- **YANG DIHARAPKAN**
Tuliskan lanjutan kutipan tentang ajag di bawah ini, dimulai setelah kalimat terakhirnya.

- **KUTIPAN**
● ● ● ● ● ● ●

Dikutip dari detikEdu, hewan ini punya nama ilmiah Cuon alpinus. Hewan ini tersebar di Asia, termasuk Indonesia. Di Indonesia, ada dua tempat yang menjadi habitat ajag. Yaitu, pulau Jawa dan Sumatera.
Ajag yang hidup di Jawa bernama ilmiah Cuon alpinus javanicus. Satwa ini ditemukan di antaranya di Taman Nasional Alas Purwo, Taman Nasional Gunung Gede Pangrango, Gunung Halimun Salak, Ujung Kulon, dan Baluran.
Sementara yang hidup di Sumatera bernama ilmiah Cuon alpinus sumatrensis. Di sini, Ajag mendiami kawasan pegunungan dan hutan di antaranya dapat dijumpai di kawasan Taman Nasional Gunung Leuser (NAD-Sumatra Utara), Sumatra Barat.
Ajag adalah predator, yaitu hidup dengan memakan hewan lainnya. Populasi hewan buruan ajag yang mungkin makin berkurang membuat kawanan anjing hutan ini 'nekat' berburu ternak. Konflik antara ajag dan pemilik ternak kerap terjadi.

● ● ● ● ● ● ●

Entri data tersimpan
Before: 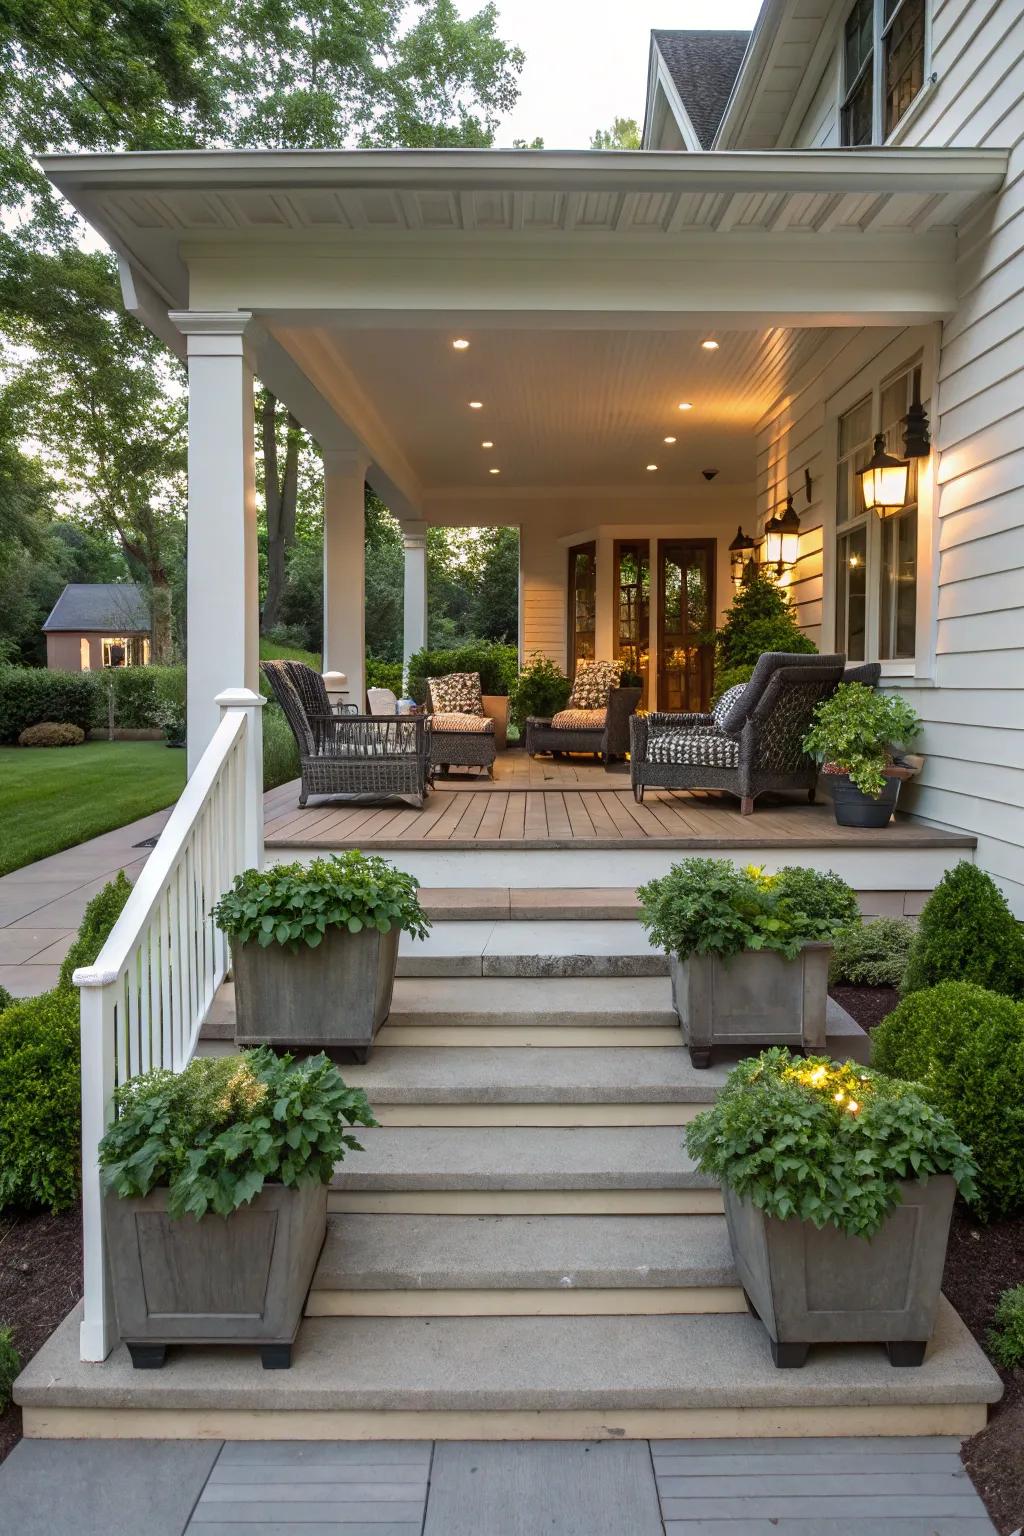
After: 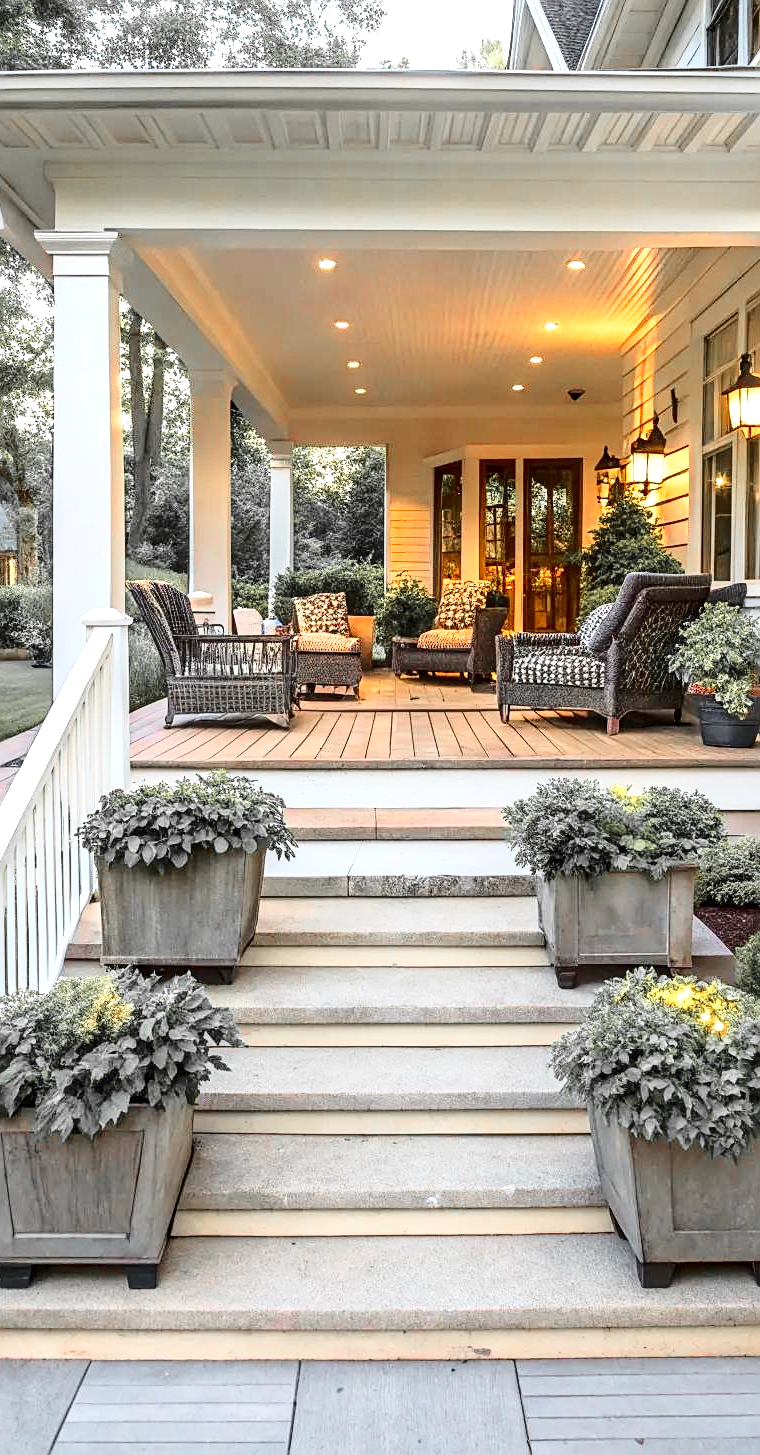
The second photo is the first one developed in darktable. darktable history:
exposure: black level correction 0.001, exposure 0.5 EV, compensate exposure bias true, compensate highlight preservation false
local contrast: on, module defaults
sharpen: on, module defaults
color zones: curves: ch1 [(0, 0.679) (0.143, 0.647) (0.286, 0.261) (0.378, -0.011) (0.571, 0.396) (0.714, 0.399) (0.857, 0.406) (1, 0.679)]
crop and rotate: left 13.15%, top 5.251%, right 12.609%
base curve: curves: ch0 [(0, 0) (0.028, 0.03) (0.121, 0.232) (0.46, 0.748) (0.859, 0.968) (1, 1)]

● ● ● ● ● ● ●

- **HASIL**
Konflik ini riskan untuk keselamatan ajag. Tak sedikit, reaksi manusia yang resah akan kematian ternak mereka menyebabkan populasi ajag berkurang.
Padahal berdasarkan Peraturan Menteri LHK No. P20 Tahun 2018 tentang Jenis Satwa dan Tumbuhan Dilindungi, ajag termasuk satwa yang dilindungi di Indonesia.
Di dunia internasional, status perlindungan ajag berdasarkan International Union for the Conservation of Nature and Natural Resources (IUCN) Redlist 2013, ajag merupakan kategori satwa liar yang terancam punah. Populasi ajag dewasa di seluruh dunia tidak lebih dari 2.500 ekor.
Selain di Indonesia, spesies Cuon alpinus dapat ditemukan di antaranya di India, Thailand, Myanmar, Bhutan, Kamboja, China, Laos, Malaysia, Nepal, Bangladesh, Pakistan, Vietnam.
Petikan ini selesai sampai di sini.